One of the most common tasks I do in designing data-driven, cloud systems is importing data; especially from Microsoft Excel format. I had recently been using a paid tool because of the many different options it provided and the ease in quickly getting up to speed. However, recently, I had the need to find an Excel library that could easily be installed from Nuget and run in Azure without having access to install an .msi on the server or configure the server in anyway for licensing.
I landed on NPOI. It’s a port of the Java POI project (http://poi.apache.org) to the .net platform and it works really well. Like most open source projects though, it can be hard to track down the exact documentation or examples you need that are relevant to the code you need to write.
The task at hand for me was that I needed to import and transform several different Excel formats into an existing SQL user table. The formats were not guaranteed to always be the same and I needed a way to quickly add new formats without writing a bunch of new code each time.
Thanks to NPOI and a super handy nuget package called Npoi.Mapper from Donny Tian, I was able to complete this in about 75 lines of code.
And the Excel file I am working with looks like this:
Most of the magic happens by taking advantage of Npoi.Mapper. My MurphyExcelFormat class has some special attributes. You can see that I can map a property on my .net class to a column in the Excel file by either giving the name or the index of the column. Since the Username column in the Excel file actually has kind of a weird header “Without’@’”, I chose to map to that column by index instead of name. This is not the only thing that Npoi.Mapper does but it’s easily the most beneficial!
To use the mapper, you can see that all I have to do is (on line 27) create a new Mapper and tell it to use my custom MurphyExcelFormat class. That’s it! From that point on I can reference each row as a native .net class in my code. Very cool!
The other important thing to note, that I don’t see pointed out in NPOI examples floating around on the web, is that I use the WorkbookFactory static class to get an instance of IWorkbook. This is important because I might not always know if I’ll be working with .xls or .xlsx files. But if I use the factory method, it will take care of it for me so that I don’t have to know ahead of time.

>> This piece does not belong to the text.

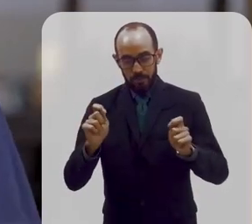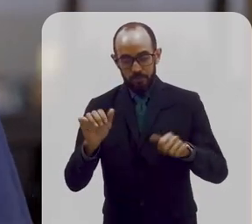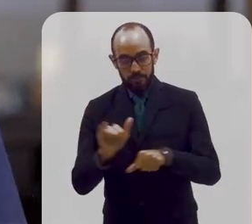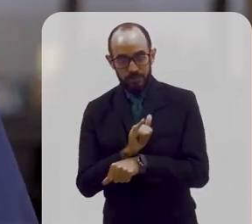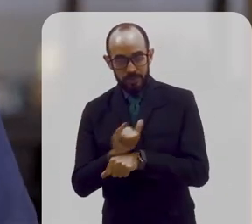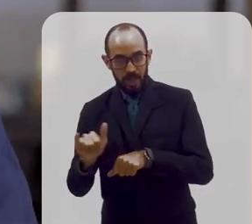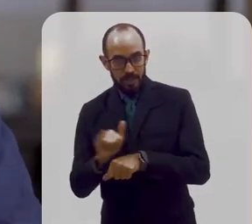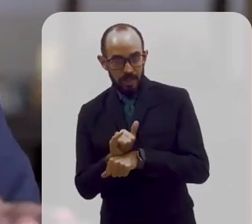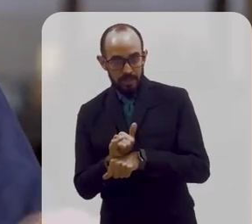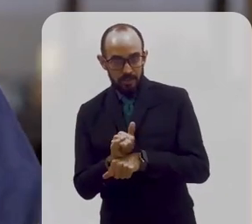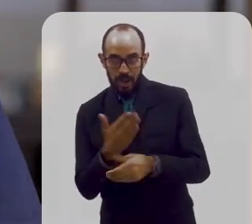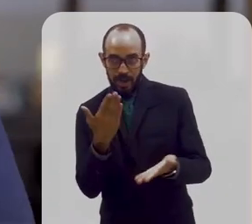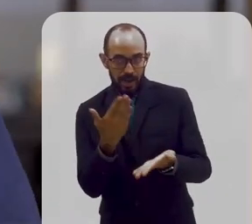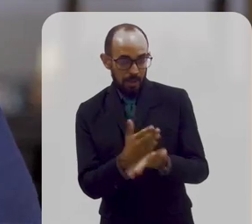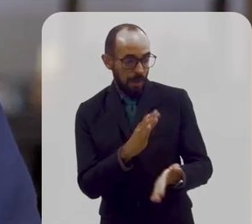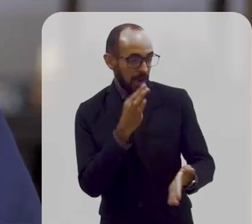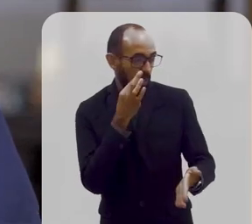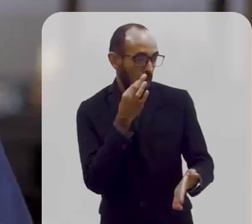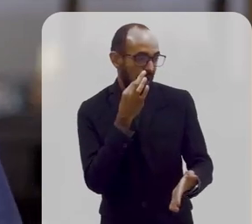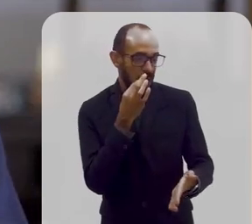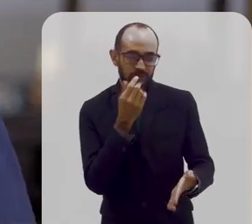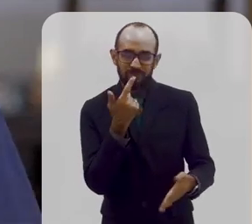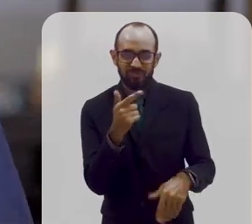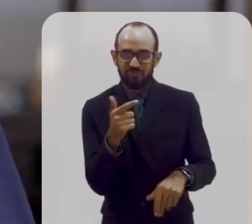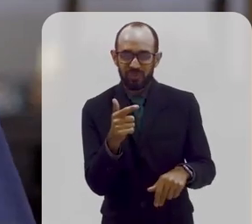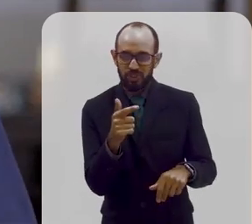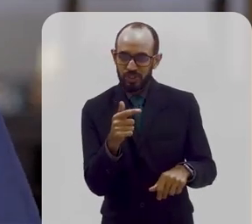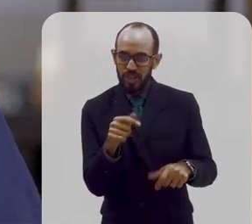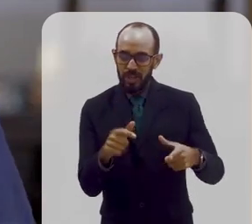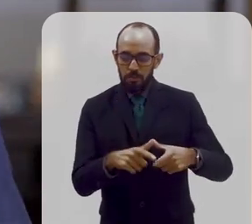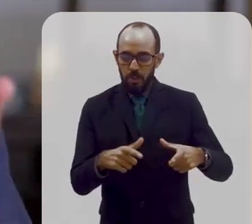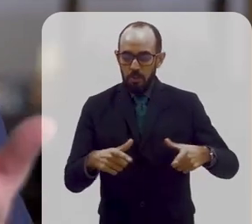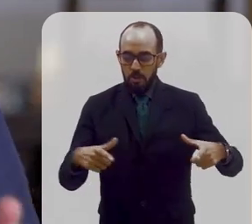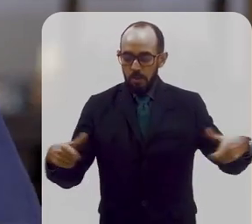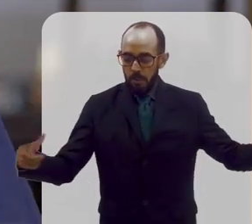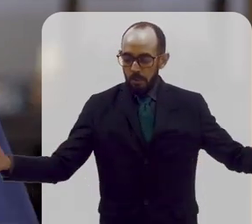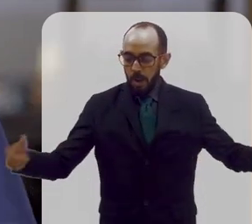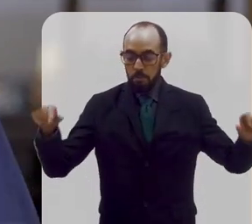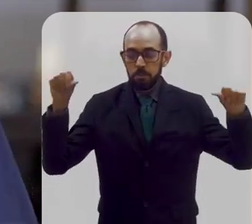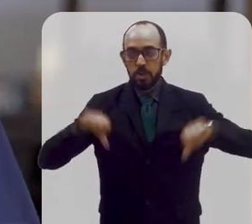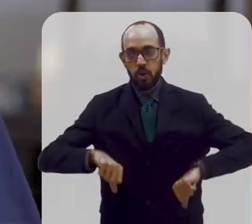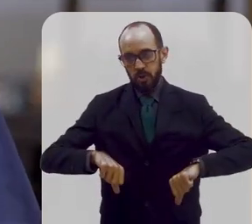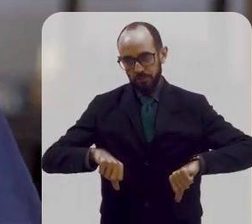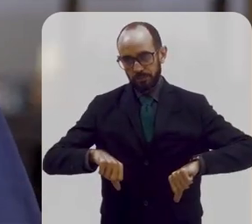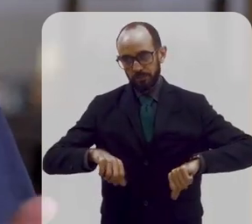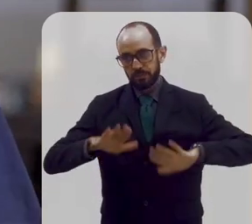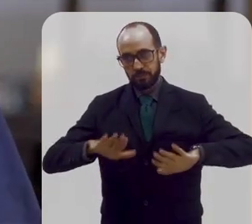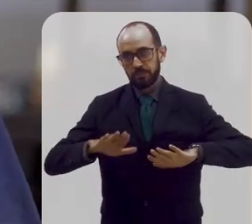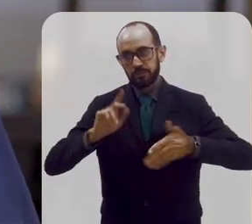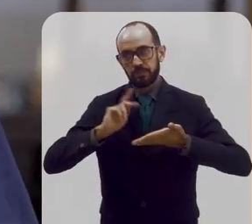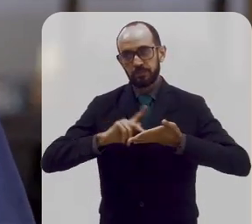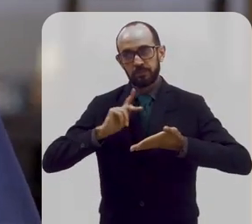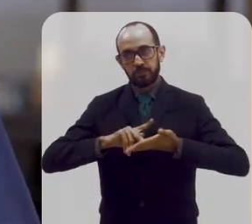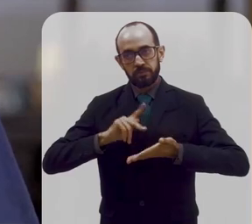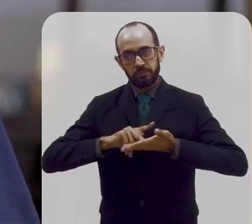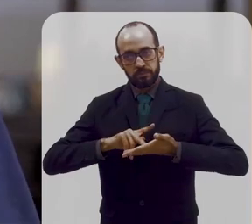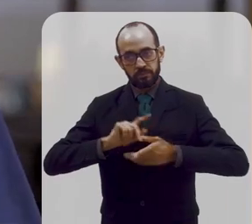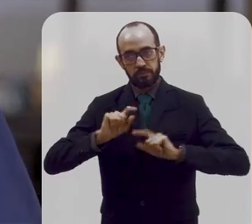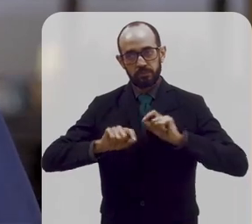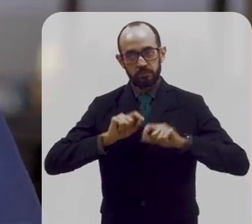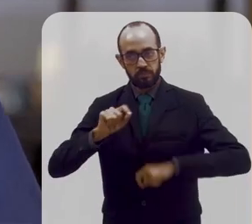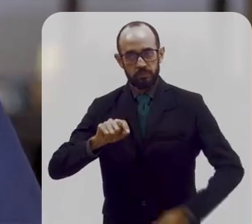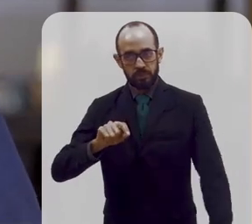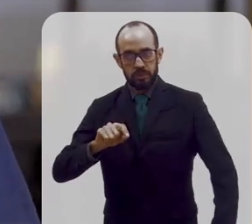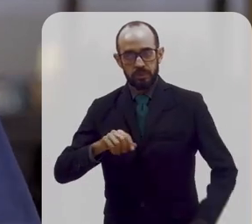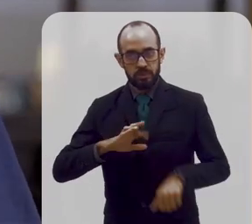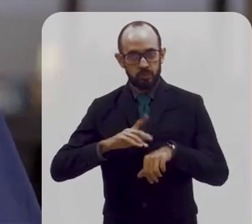acabar com isso, muito pelo contrário, ele proliferou o número de ratos. Mas, na verdade, como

Now that everything is working smoothly with this particular Excel file from this particular customer, all I need to do now is create my own class factory that maps different Excel layouts to some yet-to-be-created base class that I can work with in my code. That class will probably end up looking a lot like my MurphyExcelFormat class but I think from here, you can get the picture pretty quickly and how powerful this NPOI + Mapper combination is!